◆ Source material
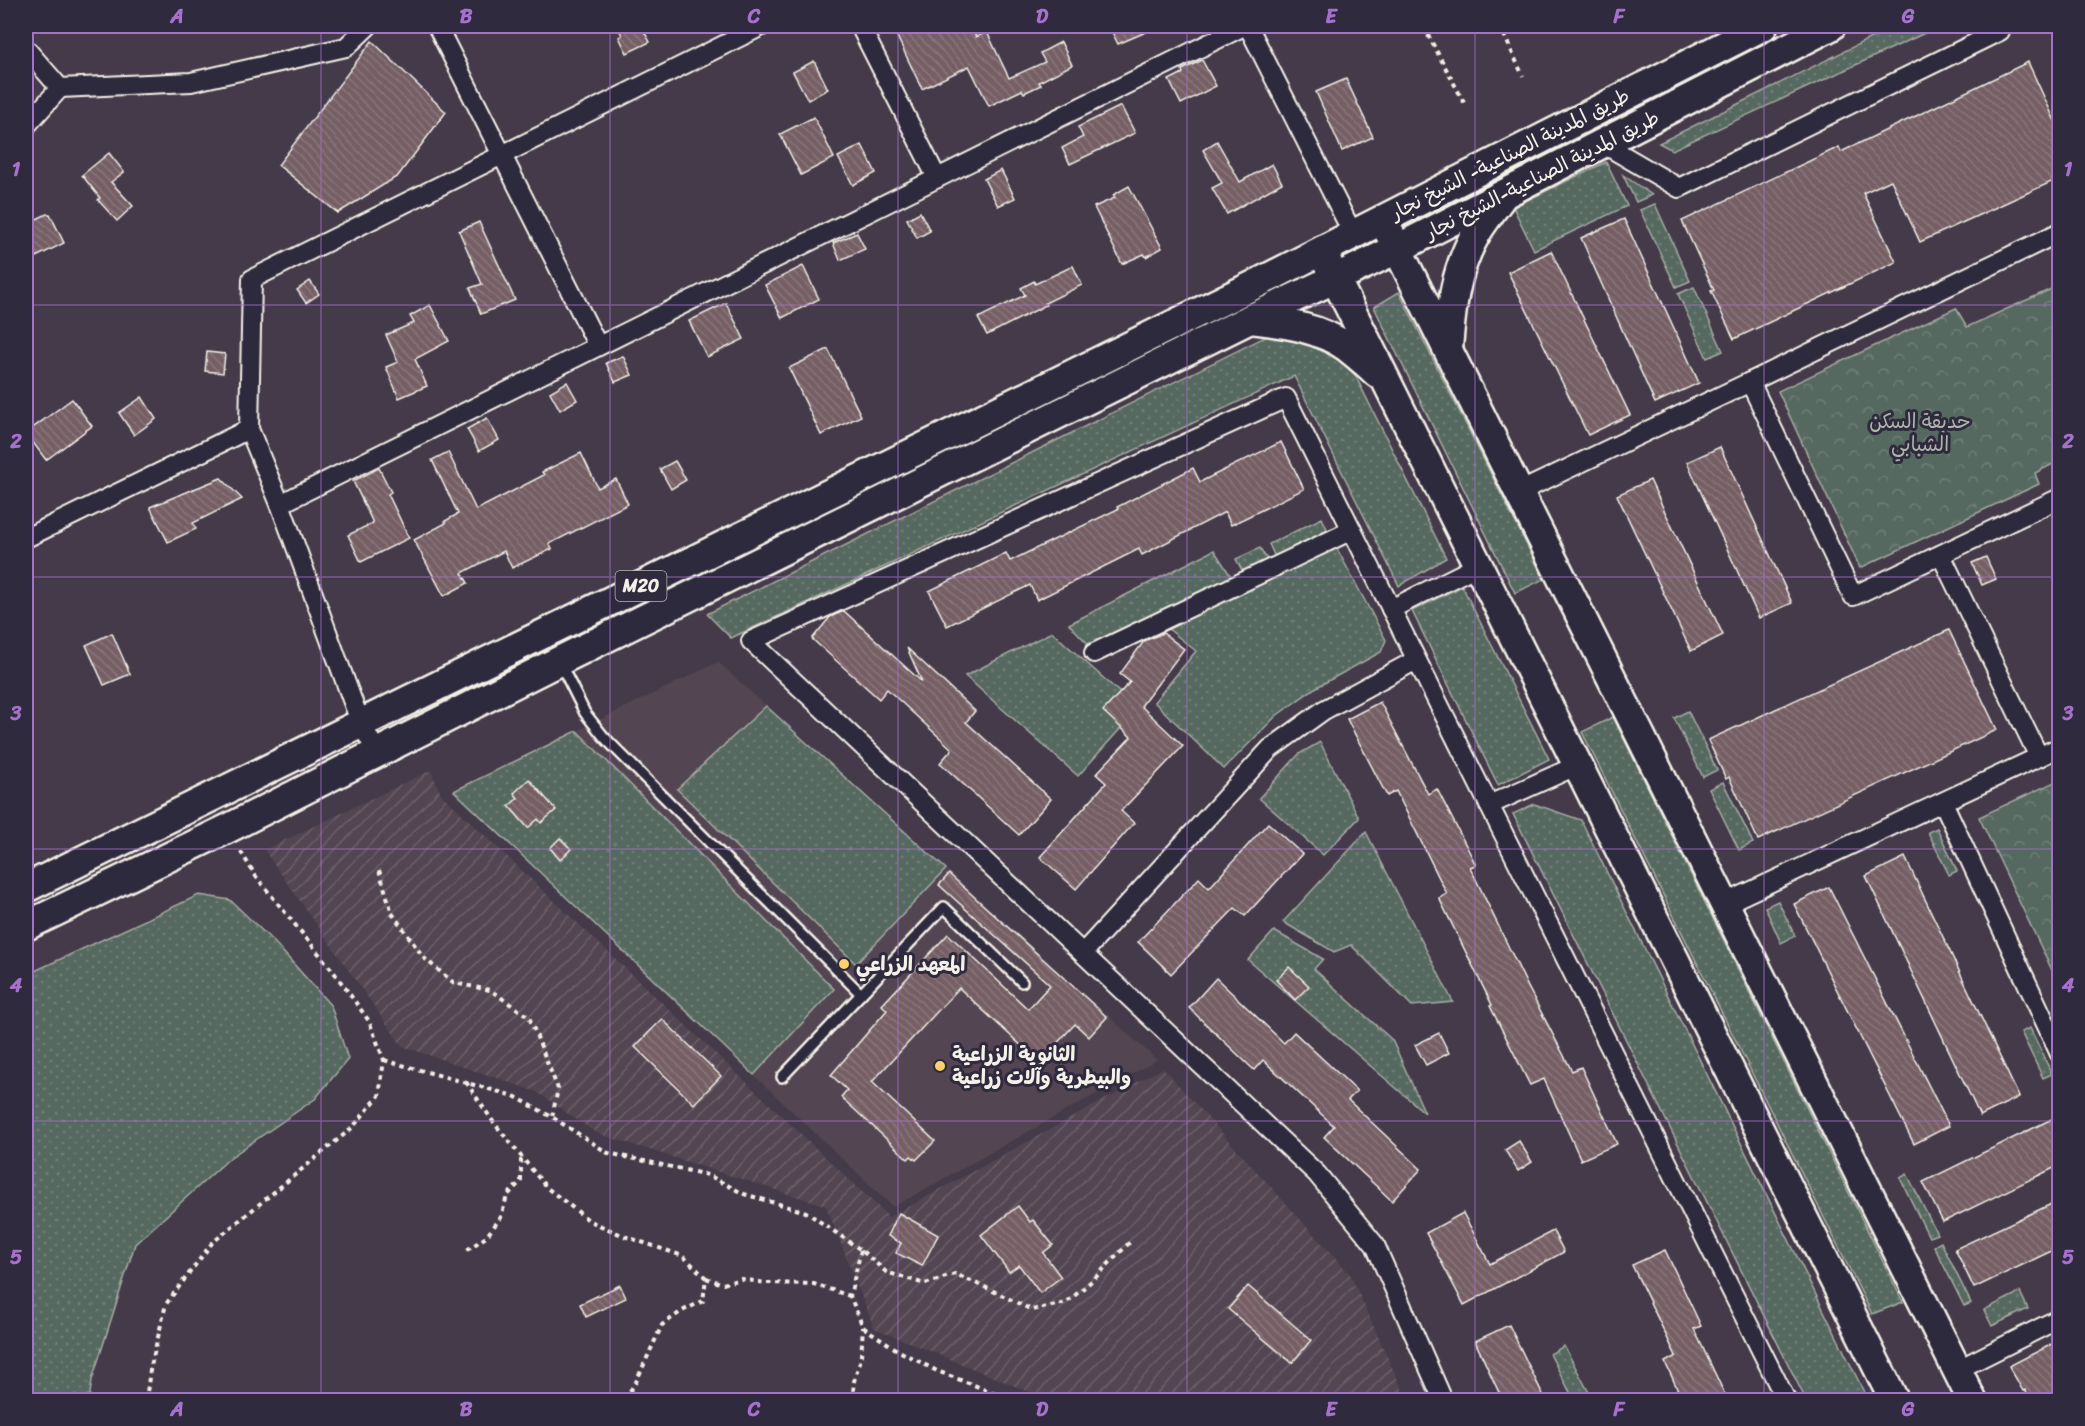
<svg xmlns="http://www.w3.org/2000/svg" width="2085" height="1426" font-family="Sriracha,'Playpen Sans Arabic',sans-serif">
  <defs>
    <pattern id="industrial-furrows" width="10" height="10" patternUnits="userSpaceOnUse" patternTransform="scale(1.5)"><rect width="10" height="10" fill="#534551"/><path d="M-1 1l2-2M0 10L10 0M9 11l2-2" fill="none" stroke="#6c606a"/></pattern>
    <pattern id="grass-dots" width="8" height="8" patternUnits="userSpaceOnUse" patternTransform="scale(1.5)"><rect width="8" height="8" fill="#576960"/><path d="M2 2h.1M6 6h.1" fill="none" stroke="#707f77" stroke-width="1.8" stroke-linecap="round"/></pattern>
    <pattern id="park-crowns" width="20" height="18" patternUnits="userSpaceOnUse" patternTransform="scale(1.5)"><rect width="20" height="18" fill="#576960"/><path d="M2 6a3 3 0 1 1 6 0M12 15a3 3 0 1 1 6 0" fill="none" stroke="#707f77"/></pattern>
    <pattern id="building-back-hatch" width="6" height="6" patternUnits="userSpaceOnUse" patternTransform="scale(1.5)"><rect width="6" height="6" fill="#755e65"/><path d="M-1 5l2 2M0 0l6 6M5-1l2 2" fill="none" stroke="#89767b"/></pattern>
  </defs>
  <rect width="100%" height="100%" fill="#443a49"/>
  <filter id="ink" filterUnits="userSpaceOnUse"><feTurbulence type="fractalNoise" baseFrequency=".0167" numOctaves="2"/><feDisplacementMap in="SourceGraphic" scale="12" xChannelSelector="R" yChannelSelector="G"/><feConvolveMatrix kernelMatrix="1 2 1 2 8 2 1 2 1" color-interpolation-filters="sRGB"/></filter>
  <g filter="url(#ink)">
    <path fill="#534551" d="M718,662L1157,1060L893,1207L454,791Z"/>
    <path fill="url(#industrial-furrows)" d="M431,770L441,794L889,1217L1163,1068L1350,1274L1407,1400H1049L874,1328L826,1206L596,1133L537,1092L402,1046L264,850Z"/>
    <g fill="url(#grass-dots)" stroke="#a6ada4" stroke-width="1.5">
      <path d="M1895,26H1940L1672,150L1659,143Z"/>
      <path d="M1606,162L1627,206L1534,250L1513,207Z"/>
      <path d="M1623,175L1652,195L1636,202Z"/>
      <path d="M1655,204L1690,281L1676,287L1640,210Z"/>
      <path d="M1694,287L1723,351L1707,358L1678,294Z"/>
      <path d="M1399,292L1544,579L1515,593L1374,307Z"/>
      <path d="M1287,326L1321,342L1355,375L1446,558L1399,586L1294,376L731,638L707,614Z"/>
      <path d="M1322,518L1328,531L1275,557L1269,544Z"/>
      <path d="M1336,547L1386,640L1381,652L1315,688L1276,716L1224,769L1154,702L1196,651L1167,628Z"/>
      <path d="M1260,548L1267,560L1243,572L1236,559Z"/>
      <path d="M1214,550L1232,578L1092,648L1069,624Z"/>
      <path d="M1462,586L1549,759L1498,785L1412,611Z"/>
      <path d="M1052,632L1138,709L1078,776L965,676Z"/>
      <path d="M766,706L946,869L856,964L677,789Z"/>
      <path d="M1688,711L1717,770L1703,777L1674,718Z"/>
      <path d="M1613,717L1903,1302L1872,1314L1582,732Z"/>
      <path d="M577,731L834,989L754,1075L454,791Z"/>
      <path d="M1320,742L1359,818L1323,855L1259,798L1299,754Z"/>
      <path d="M1723,782L1753,843L1739,850L1709,789Z"/>
      <path d="M1534,804L1581,820L1868,1400H1806L1513,814Z"/>
      <path d="M1937,828L1957,871L1949,875L1928,832Z"/>
      <path d="M1366,832L1453,1002L1412,1006L1351,945L1334,952L1283,922Z"/>
      <path d="M199,895L230,900L275,943L331,1006L348,1059L315,1099L231,1157L135,1244L92,1380L89,1400H26V975Z"/>
      <path d="M1778,901L1795,936L1781,943L1765,907Z"/>
      <path d="M1274,931L1323,959L1314,969L1392,1040L1425,1113L1248,960Z"/>
      <path d="M2030,1028L2052,1074L2043,1078L2021,1032Z"/>
      <path d="M1907,1174L1937,1234L1929,1237L1900,1178Z"/>
      <path d="M1941,1242L1971,1303L1964,1306L1934,1246Z"/>
      <path d="M2020,1292L2028,1309L1992,1326L1984,1310Z"/>
      <path d="M1564,1346L1593,1400H1574L1550,1354Z"/>
    </g>
    <g fill="url(#park-crowns)" stroke="#a6ada4" stroke-width="1.5">
      <path d="M2058,286L2060,289L2059,461L2035,473L2039,484L1860,568L1778,391L1956,308L1967,327Z"/>
      <path d="M2059,780V985L1979,817Z"/>
    </g>
    <g fill="url(#building-back-hatch)" stroke="#f4f1e8" stroke-width="1.5">
      <path d="M617,26H641L650,42L627,53L619,37L622,35Z"/>
      <path d="M892,26H970L976,37L987,32L1009,78L1045,62L1040,53L1061,42L1072,65L1039,82L1041,85L1024,93L1022,90L989,106L969,66L922,89Z"/>
      <path d="M1109,26H1160L1118,44Z"/>
      <path d="M372,41L446,112L398,176L338,213L278,165Z"/>
      <path d="M1202,60L1216,86L1181,104L1169,80L1183,73L1182,70Z"/>
      <path d="M814,61L828,89L808,100L793,72Z"/>
      <path d="M2028,62L2060,132V178L1920,242L1891,180L1863,193L1896,262L1734,339L1711,291L1714,290L1682,221L1839,147L1841,152Z"/>
      <path d="M1346,79L1373,137L1342,151L1316,92Z"/>
      <path d="M1121,106L1135,133L1070,164L1062,148L1083,137L1078,127Z"/>
      <path d="M814,117L834,158L801,175L780,134Z"/>
      <path d="M1217,141L1240,182L1272,164L1282,183L1227,214L1212,188L1222,183L1203,150Z"/>
      <path d="M862,145L876,173L853,185L838,157Z"/>
      <path d="M109,153L124,172L111,182L133,206L117,221L98,200L100,198L82,175Z"/>
      <path d="M1001,170L1015,198L998,206L984,179Z"/>
      <path d="M1129,186L1162,248L1146,257L1144,254L1122,264L1094,207L1115,198L1113,195Z"/>
      <path d="M920,212L930,231L917,238L907,219Z"/>
      <path d="M47,214H50L64,243L34,258L26,241V224Z"/>
      <path d="M1624,219L1699,383L1655,403L1581,238Z"/>
      <path d="M479,222L515,300L481,314L470,288L482,284L459,231Z"/>
      <path d="M857,233L865,249L840,260L833,243Z"/>
      <path d="M1551,251L1630,415L1588,435L1508,272Z"/>
      <path d="M803,266L819,299L782,318L765,285Z"/>
      <path d="M1073,266L1082,285L1045,303L1046,305L987,335L978,318L1025,295L1021,288L1034,281L1035,284Z"/>
      <path d="M310,281L319,294L306,303L297,290Z"/>
      <path d="M726,303L744,339L707,357L689,321Z"/>
      <path d="M430,305L449,341L415,359L427,386L399,398L386,367L398,362L386,335L414,323L410,316Z"/>
      <path d="M828,349L861,416L821,435L789,368Z"/>
      <path d="M207,352L225,354L223,373L205,371Z"/>
      <path d="M623,356L632,375L615,382L606,363Z"/>
      <path d="M567,382L577,400L560,410L550,392Z"/>
      <path d="M142,397L156,419L134,435L119,413Z"/>
      <path d="M72,399L92,426L46,460L26,433Z"/>
      <path d="M487,418L499,440L479,451L467,429Z"/>
      <path d="M1281,442L1304,489L1231,525L1225,512L1142,555L1139,549L1037,600L1030,585L947,626L929,591L1006,553L1010,561L1118,509L1117,507L1193,468L1200,482Z"/>
      <path d="M1720,447L1792,603L1759,618L1687,462Z"/>
      <path d="M448,452L476,510L544,475L542,472L581,453L598,488L616,479L628,504L549,544L552,549L512,568L504,551L462,573L468,583L444,596L414,540L446,523L445,521L458,514L432,460Z"/>
      <path d="M675,461L686,480L671,489L660,469Z"/>
      <path d="M379,468L391,492L388,494L409,538L361,562L348,535L373,523L353,481Z"/>
      <path d="M221,478L242,499L193,523L196,529L168,542L150,507Z"/>
      <path d="M1650,480L1723,635L1691,651L1617,495Z"/>
      <path d="M1986,557L1996,579L1982,585L1972,563Z"/>
      <path d="M844,611L922,682L907,648L975,711L966,722L1051,799L1019,835L940,763L952,749L887,689L879,699L812,639L830,617Z"/>
      <path d="M1949,630L1997,730L1758,840L1729,777L1726,779L1708,740Z"/>
      <path d="M112,633L130,674L104,685L86,645Z"/>
      <path d="M1163,633L1184,649L1141,706L1183,746L1121,811L1134,823L1076,889L1040,857L1106,783L1096,774L1131,737L1103,711L1130,682L1120,674L1144,641Z"/>
      <path d="M1380,702L1428,794L1437,789L1476,865L1470,867L1528,987L1572,1071L1581,1067L1617,1144L1581,1160L1544,1079L1530,1085L1490,1006L1492,1005L1439,898L1447,894L1396,791L1387,796L1347,719Z"/>
      <path d="M529,779L556,810L541,823L538,819L528,828L509,806L518,798L514,793Z"/>
      <path d="M1268,823L1302,854L1245,916L1235,908L1171,974L1138,942L1199,878L1209,888Z"/>
      <path d="M560,838L571,849L560,860L550,848Z"/>
      <path d="M1905,857L2019,1097L1980,1116L1866,876Z"/>
      <path d="M949,874L1107,1017L1089,1037L1075,1024L1035,1067L1022,1055L1026,1050L959,988L872,1082L935,1141L916,1160L911,1156L908,1159L841,1097L847,1090L831,1075L887,1010L882,1005L948,934L1028,1009L1050,985L939,885Z"/>
      <path d="M1829,887L1949,1126L1914,1144L1794,904Z"/>
      <path d="M1289,967L1309,986L1295,1000L1276,980Z"/>
      <path d="M1216,978L1284,1043L1294,1032L1357,1091L1348,1100L1421,1169L1392,1201L1324,1137L1334,1126L1263,1060L1254,1070L1189,1008Z"/>
      <path d="M662,1019L721,1076L694,1104L635,1047Z"/>
      <path d="M1439,1033L1449,1053L1426,1065L1415,1045Z"/>
      <path d="M2060,1115V1165L1943,1222L1923,1182Z"/>
      <path d="M1519,1141L1532,1162L1518,1171L1505,1150Z"/>
      <path d="M2060,1200V1247L1974,1288L1955,1249Z"/>
      <path d="M1018,1206L1030,1222L1033,1220L1053,1245L1043,1253L1061,1277L1040,1293L1019,1265L1009,1272L981,1235Z"/>
      <path d="M899,1213L938,1235L922,1266L896,1253L901,1243L888,1236Z"/>
      <path d="M1463,1213L1490,1264L1553,1231L1564,1252L1464,1305L1426,1233Z"/>
      <path d="M1665,1250L1701,1326L1694,1329L1728,1401H1683L1665,1362L1676,1356L1632,1265Z"/>
      <path d="M620,1285L626,1298L586,1317L580,1304Z"/>
      <path d="M1248,1286L1311,1340L1292,1363L1228,1309Z"/>
      <path d="M1509,1325L1546,1401H1503L1475,1341Z"/>
      <path d="M2060,1340V1401H2031L2025,1390L2023,1391L2009,1366Z"/>
    </g>
    <g fill="none" stroke-linecap="round" stroke-linejoin="round">
      <g stroke="#f4f1e8" stroke-width="14">
        <g id="service">
          <path d="M561,665L585,713L604,737L861,994"/>
          <path d="M782,1077L944,907L1022,982"/>
        </g>
      </g>
      <g stroke="#f4f1e8" stroke-width="22">
        <g id="minor">
          <path d="M437,26L598,346"/>
          <path d="M860,26L937,178"/>
          <path d="M1248,26L1353,234"/>
          <path d="M26,49L60,88L26,126"/>
          <path d="M60,88L191,82L346,47L368,26"/>
          <path d="M1602,143L1679,188L2000,31"/>
          <path d="M1750,382L2060,232"/>
          <path d="M1519,492L1750,382L1853,596L2060,498"/>
          <path d="M280,504L1244,26"/>
          <path d="M26,538L249,429"/>
          <path d="M1941,555L2039,757"/>
          <path d="M1391,609L1479,565"/>
          <path d="M1094,653L1352,530"/>
          <path d="M377,752L361,724L280,504L249,429L252,279L762,26"/>
          <path d="M1943,802L2060,1054"/>
          <path d="M1489,805L1578,765"/>
          <path d="M1724,904L2060,747"/>
          <path d="M1083,953L1270,749L1324,710L1416,660"/>
          <path d="M1957,1370L2060,1318"/>
          <path d="M1443,1400L1375,1245L1317,1174L751,641L1286,398L1786,1400"/>
        </g>
      </g>
      <g stroke="#f4f1e8" stroke-width="33">
        <g id="primary">
          <path d="M1389,232L1972,1400"/>
          <path d="M1326,260L1894,1400"/>
          <path d="M1250,319C1284,323 1319,327 1348,348C1358,356 1368,364 1377,373"/>
          <path d="M1448,349C1451,308 1455,269 1477,232C1484,221 1493,209 1501,198"/>
          <path d="M26,888L1256,284L1763,26"/>
          <path d="M26,926L227,829L559,661L1250,319L1397,249L1831,26"/>
        </g>
      </g>
      <g stroke="#f4f1e8" stroke-width="4" stroke-dasharray="4.5 4.5" stroke-linecap="butt">
        <path d="M1500,26L1523,76"/>
        <path d="M1428,35L1465,104"/>
        <path d="M379,870L392,913L424,958L454,983L490,990L529,1017L558,1089L552,1117"/>
        <path d="M384,1060L514,1096L552,1117L608,1153L708,1175L744,1194L806,1212L861,1250L886,1272L925,1284L955,1274L989,1289L1032,1310L1066,1303L1094,1279L1130,1242"/>
        <path d="M466,1082L494,1123L547,1188L590,1221L624,1236L683,1256L706,1278L703,1301L682,1311L662,1325L636,1382L624,1400"/>
        <path d="M467,1250L486,1237L501,1217L507,1196L521,1181V1159"/>
        <path d="M861,1250L850,1296L863,1327L899,1351L937,1371L1013,1400"/>
        <path d="M706,1278L723,1284L741,1279L766,1283L814,1284L850,1296"/>
        <path d="M146,1400L150,1370L166,1304L212,1243L352,1128L379,1096L384,1060L369,1021L333,971L257,878L239,849"/>
        <path d="M855,1400C851,1385 855,1377 860,1362C862,1351 862,1338 863,1327"/>
      </g>
      <use href="#service" stroke="#2f2a3d" stroke-width="9"/>
      <use href="#minor" stroke="#2f2a3d" stroke-width="18"/>
      <use href="#primary" stroke="#2f2a3d" stroke-width="28"/>
    </g>
  </g>
  <path fill="none" stroke="#a571cd" stroke-width="1.5" stroke-opacity="0.55" d="M321,26V1400M610,26V1400M898,26V1400M1187,26V1400M1475,26V1400M1764,26V1400M26,305H2060M26,577H2060M26,849H2060M26,1121H2060"/>
  <g fill="#ffd166" stroke="#2f2a3d" stroke-width="2">
    <circle cx="844" cy="964" r="6"/>
    <circle cx="940" cy="1066" r="6"/>
  </g>
  <g text-anchor="middle" dominant-baseline="central" stroke-width="6" stroke-linejoin="round" paint-order="stroke">
    <rect fill="#2f2a3d" stroke="#b9b5b5" stroke-width="1.5" x="615.5" y="571" width="51" height="30" rx="4.5"/>
    <g font-size="18" font-weight="bold" fill="#f4f1e8">
      <text x="641" y="586">M20</text>
    </g>
    <g font-size="20" fill="#f4f1e8" stroke="#2f2a3d">
      <text transform="translate(1510 154) rotate(-27)">طريق المدينة الصناعية- الشيخ نجار</text>
      <text transform="translate(1542 175) rotate(-27)">طريق المدينة الصناعية-الشيخ نجار</text>
    </g>
    <g font-size="20" fill="#adb4ab" stroke="#2f2a3d">
      <text x="1920" y="421">حدبقة السكن<tspan x="1920" dy="23">الشبابي</tspan></text>
    </g>
    <g font-size="20" font-weight="bold" fill="#f4f1e8" stroke="#2f2a3d" text-anchor="start">
      <text x="856" y="964">المعهد الزراعي</text>
      <text x="952" y="1054">الثانوية الزراعية<tspan x="952" dy="23">والبيطرية وآلات زراعية</tspan></text>
    </g>
  </g>
  <rect width="2085" height="1426" fill="none" stroke="#2f2a3d" stroke-width="66"/>
  <rect x="33" y="33" width="2019" height="1360" fill="none" stroke="#a571cd" stroke-width="2"/>
  <g font-size="20" text-anchor="middle" font-weight="bold" fill="#a571cd">
    <text x="177" y="23">A</text>
    <text x="466" y="23">B</text>
    <text x="754" y="23">C</text>
    <text x="1042" y="23">D</text>
    <text x="1331" y="23">E</text>
    <text x="1619" y="23">F</text>
    <text x="1908" y="23">G</text>
    <text x="16" y="176">1</text>
    <text x="2068" y="176">1</text>
    <text x="16" y="448">2</text>
    <text x="2068" y="448">2</text>
    <text x="16" y="720">3</text>
    <text x="2068" y="720">3</text>
    <text x="16" y="992">4</text>
    <text x="2068" y="992">4</text>
    <text x="16" y="1264">5</text>
    <text x="2068" y="1264">5</text>
    <text x="177" y="1416">A</text>
    <text x="466" y="1416">B</text>
    <text x="754" y="1416">C</text>
    <text x="1042" y="1416">D</text>
    <text x="1331" y="1416">E</text>
    <text x="1619" y="1416">F</text>
    <text x="1908" y="1416">G</text>
  </g>
</svg>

◆ Work to complete
Return every line from the records above that holds the word "back".

◆ Solution for this problem
    <pattern id="building-back-hatch" width="6" height="6" patternUnits="userSpaceOnUse" patternTransform="scale(1.5)"><rect width="6" height="6" fill="#755e65"/><path d="M-1 5l2 2M0 0l6 6M5-1l2 2" fill="none" stroke="#89767b"/></pattern>
    <g fill="url(#building-back-hatch)" stroke="#f4f1e8" stroke-width="1.5">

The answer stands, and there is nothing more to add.